Charles Dickens, A Tale of Two Cities
NOW
1
The tide rolled in, erasing the first of the footprints in the sand, like the memory of a presence gradually being excised from the history of the beach. The marks were small, as of those left by a child, except no child had walked there, or none that Parker had noticed; yet when he looked up from his book, the evidence was before him. Bare feet: he could discern the marks of the toes, and the rounded indentations of the soles and heels. The footprints ended within a few yards of the tree against which he sat, as though the visitor had regarded Parker for a time before moving on.
But the prints progressed only in one direction, and seemed to ascend from the sea: an emergent ghost, arrived unnoticed, come to bear witness in silence.

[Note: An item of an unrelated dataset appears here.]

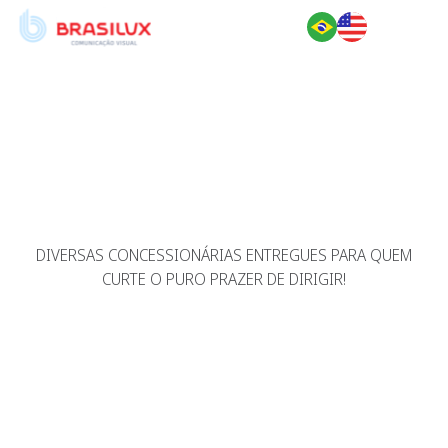
BMW
DIVERSAS CONCESSIONÁRIAS ENTREGUES PARA QUEM
CURTE O PURO PRAZER DE DIRIGIR!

Parker removed his glasses, cursing – not for the first time – the necessity of them. His optometrist had suggested progressive lenses, which struck Parker as just a fancier name for bifocals. It was an error she was unlikely to make again, Parker regarding progressives as a short step from adopting pince-nez, or wearing spectacles on a gold chain while smelling of cheap sherry. Now, nonprogressive lenses in hand, he looked left and right, but it was an instinctive response and nothing more, because he did not really expect to glimpse her: this lost daughter, this revenant being.
‘Jennifer.’
He spoke her name aloud, and let the wind carry it to her. He wondered what had drawn her here. She would not have returned to him without cause.

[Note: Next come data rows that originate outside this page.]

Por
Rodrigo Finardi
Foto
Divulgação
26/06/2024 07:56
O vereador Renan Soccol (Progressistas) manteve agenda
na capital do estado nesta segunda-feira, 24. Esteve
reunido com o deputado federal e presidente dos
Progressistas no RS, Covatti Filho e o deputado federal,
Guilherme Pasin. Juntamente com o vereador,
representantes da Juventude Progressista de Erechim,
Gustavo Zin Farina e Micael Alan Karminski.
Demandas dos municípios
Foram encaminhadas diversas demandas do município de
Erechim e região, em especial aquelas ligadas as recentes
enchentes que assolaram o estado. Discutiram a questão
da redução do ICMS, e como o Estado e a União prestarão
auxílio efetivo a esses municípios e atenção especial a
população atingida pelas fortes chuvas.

He closed his book and stood to brush the sand from his trousers. He was reading Louis L’Amour’s Education of a Wandering Man , and thought he might have enjoyed meeting the writer. He had devoured L’Amour’s Westerns as a boy, because his grandfather’s shelves were filled with copies, but he hadn’t returned to them in the years since. Parker supposed he’d underestimated L’Amour because of the nature of his novels, and their association with the games of cowboys and Indians played when he was young, or the TV shows that had once obsessed him: The Virginian, Casey Jones, The Adventures of Champion . Now it turned out that L’Amour had read more of the great works of literature than anyone Parker had encountered, either in life or in print. He had spent time as a hobo on the Southern Pacific Railroad, as a deckhand on Atlantic vessels, as a boxer, as a writer, and always with a book close at hand. Parker felt as though he had encountered a kindred spirit in L’Amour, albeit one much wiser than he would ever be.
The fall leaves were turning, the woods slowly transforming from green to red and gold, their colors like a smokeless conflagration. A chill had crept into the air as the day progressed: not so much as to make sitting by Ferry Beach uncomfortable, but sufficient to rouse a man from his reading and cause him to seek shelter at last.